Output the records verbatim, starting at their first line and ending at the line that contains "True or false: Ti", with both of those lines included.

***** Records shown

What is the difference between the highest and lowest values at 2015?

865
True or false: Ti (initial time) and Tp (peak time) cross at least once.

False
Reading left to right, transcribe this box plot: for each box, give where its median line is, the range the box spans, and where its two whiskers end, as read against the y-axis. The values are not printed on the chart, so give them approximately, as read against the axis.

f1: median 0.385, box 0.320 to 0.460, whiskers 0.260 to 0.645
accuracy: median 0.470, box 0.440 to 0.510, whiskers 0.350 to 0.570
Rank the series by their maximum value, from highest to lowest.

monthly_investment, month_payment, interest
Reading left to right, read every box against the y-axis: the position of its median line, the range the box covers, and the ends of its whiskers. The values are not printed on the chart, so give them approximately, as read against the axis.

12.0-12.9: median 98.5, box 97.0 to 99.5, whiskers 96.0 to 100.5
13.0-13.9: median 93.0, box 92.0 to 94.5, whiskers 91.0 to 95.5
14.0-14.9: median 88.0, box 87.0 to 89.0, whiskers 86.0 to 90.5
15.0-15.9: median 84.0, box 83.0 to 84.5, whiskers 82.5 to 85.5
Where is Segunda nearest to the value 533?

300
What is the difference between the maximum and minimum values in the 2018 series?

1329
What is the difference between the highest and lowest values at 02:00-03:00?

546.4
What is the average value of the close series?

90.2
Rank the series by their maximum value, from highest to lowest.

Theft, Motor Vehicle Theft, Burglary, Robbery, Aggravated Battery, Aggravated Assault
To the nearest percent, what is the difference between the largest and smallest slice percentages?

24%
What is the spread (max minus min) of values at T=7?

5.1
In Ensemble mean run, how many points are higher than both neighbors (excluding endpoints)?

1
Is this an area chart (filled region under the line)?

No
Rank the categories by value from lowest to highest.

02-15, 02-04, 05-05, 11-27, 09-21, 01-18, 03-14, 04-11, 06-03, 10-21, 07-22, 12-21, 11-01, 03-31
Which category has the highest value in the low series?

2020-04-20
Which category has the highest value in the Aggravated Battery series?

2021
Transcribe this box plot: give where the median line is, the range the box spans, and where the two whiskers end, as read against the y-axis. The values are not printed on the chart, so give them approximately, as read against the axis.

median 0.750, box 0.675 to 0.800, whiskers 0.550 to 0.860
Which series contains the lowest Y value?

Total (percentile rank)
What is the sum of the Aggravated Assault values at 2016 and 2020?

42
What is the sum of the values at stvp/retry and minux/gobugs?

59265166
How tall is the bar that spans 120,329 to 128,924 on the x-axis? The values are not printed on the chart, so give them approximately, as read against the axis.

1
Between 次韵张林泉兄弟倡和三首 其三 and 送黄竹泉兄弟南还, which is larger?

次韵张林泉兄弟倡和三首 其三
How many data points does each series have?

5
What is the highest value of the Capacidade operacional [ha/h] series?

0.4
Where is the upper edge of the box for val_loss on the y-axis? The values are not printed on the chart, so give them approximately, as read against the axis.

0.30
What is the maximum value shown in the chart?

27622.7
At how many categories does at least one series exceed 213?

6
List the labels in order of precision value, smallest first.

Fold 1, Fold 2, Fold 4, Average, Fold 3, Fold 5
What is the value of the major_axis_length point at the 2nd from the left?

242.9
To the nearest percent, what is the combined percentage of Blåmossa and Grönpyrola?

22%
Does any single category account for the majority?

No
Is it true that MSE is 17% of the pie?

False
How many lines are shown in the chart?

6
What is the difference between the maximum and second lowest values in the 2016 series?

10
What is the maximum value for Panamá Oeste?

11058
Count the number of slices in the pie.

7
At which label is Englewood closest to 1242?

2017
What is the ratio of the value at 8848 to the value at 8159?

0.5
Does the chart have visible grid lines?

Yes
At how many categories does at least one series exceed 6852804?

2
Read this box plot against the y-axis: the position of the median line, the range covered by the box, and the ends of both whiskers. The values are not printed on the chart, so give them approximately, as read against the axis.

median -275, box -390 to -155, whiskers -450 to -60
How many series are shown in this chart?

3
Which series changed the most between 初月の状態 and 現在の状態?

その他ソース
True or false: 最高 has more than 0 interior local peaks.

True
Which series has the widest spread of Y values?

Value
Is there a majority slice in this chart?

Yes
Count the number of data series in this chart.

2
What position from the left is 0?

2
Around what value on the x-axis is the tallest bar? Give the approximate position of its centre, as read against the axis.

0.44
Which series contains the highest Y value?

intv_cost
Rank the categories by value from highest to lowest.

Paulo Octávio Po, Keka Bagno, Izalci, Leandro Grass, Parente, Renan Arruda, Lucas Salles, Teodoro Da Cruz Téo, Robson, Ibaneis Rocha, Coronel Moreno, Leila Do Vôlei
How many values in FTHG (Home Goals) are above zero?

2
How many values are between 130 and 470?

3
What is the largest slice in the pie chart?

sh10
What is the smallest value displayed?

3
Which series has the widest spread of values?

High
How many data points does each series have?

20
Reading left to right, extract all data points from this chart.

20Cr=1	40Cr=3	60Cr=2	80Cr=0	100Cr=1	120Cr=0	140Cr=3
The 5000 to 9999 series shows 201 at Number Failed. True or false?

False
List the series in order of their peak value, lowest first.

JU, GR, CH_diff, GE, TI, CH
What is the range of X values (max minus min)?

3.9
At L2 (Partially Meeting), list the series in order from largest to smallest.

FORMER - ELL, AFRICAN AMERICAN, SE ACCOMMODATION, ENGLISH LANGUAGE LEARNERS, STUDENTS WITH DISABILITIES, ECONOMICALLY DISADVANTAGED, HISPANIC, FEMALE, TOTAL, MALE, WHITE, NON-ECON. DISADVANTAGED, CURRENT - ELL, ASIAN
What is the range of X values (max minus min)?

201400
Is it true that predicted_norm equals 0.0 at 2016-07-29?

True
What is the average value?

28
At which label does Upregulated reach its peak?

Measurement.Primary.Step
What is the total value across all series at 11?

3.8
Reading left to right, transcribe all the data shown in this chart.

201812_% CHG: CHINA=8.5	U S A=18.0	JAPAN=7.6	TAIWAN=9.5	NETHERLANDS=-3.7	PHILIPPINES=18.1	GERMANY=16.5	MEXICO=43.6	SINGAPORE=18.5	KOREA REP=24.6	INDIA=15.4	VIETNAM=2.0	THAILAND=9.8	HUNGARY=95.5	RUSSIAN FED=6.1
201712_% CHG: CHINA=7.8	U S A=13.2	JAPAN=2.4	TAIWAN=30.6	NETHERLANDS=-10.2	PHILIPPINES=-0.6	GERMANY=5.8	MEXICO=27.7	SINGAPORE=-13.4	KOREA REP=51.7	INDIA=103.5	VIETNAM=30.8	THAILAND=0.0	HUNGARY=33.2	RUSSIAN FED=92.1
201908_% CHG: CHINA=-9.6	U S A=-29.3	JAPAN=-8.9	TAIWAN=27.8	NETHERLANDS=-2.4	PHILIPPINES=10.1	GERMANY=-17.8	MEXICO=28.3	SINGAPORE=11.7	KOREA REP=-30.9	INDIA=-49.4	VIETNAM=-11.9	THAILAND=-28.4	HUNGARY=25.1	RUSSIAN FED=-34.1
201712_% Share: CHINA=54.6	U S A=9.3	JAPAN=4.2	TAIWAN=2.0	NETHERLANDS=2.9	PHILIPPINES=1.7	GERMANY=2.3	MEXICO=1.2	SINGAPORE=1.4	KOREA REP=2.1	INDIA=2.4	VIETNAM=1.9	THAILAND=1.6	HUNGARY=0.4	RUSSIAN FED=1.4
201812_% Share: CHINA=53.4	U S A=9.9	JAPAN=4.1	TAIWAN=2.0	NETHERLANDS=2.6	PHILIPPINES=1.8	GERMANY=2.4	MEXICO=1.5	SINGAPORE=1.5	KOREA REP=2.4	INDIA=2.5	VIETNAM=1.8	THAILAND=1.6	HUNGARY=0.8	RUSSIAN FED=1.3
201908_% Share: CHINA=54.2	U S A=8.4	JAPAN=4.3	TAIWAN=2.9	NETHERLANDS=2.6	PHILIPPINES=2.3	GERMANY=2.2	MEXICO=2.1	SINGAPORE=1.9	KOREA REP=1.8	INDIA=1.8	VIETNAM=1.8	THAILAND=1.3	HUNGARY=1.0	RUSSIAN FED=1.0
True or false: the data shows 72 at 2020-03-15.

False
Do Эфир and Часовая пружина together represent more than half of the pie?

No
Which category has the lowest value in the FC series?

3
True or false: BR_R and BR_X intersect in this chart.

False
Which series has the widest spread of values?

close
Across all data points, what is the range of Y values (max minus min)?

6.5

**********

■ **Expected answer**
What is the difference between the highest and lowest values at 2015?

865
True or false: Ti (initial time) and Tp (peak time) cross at least once.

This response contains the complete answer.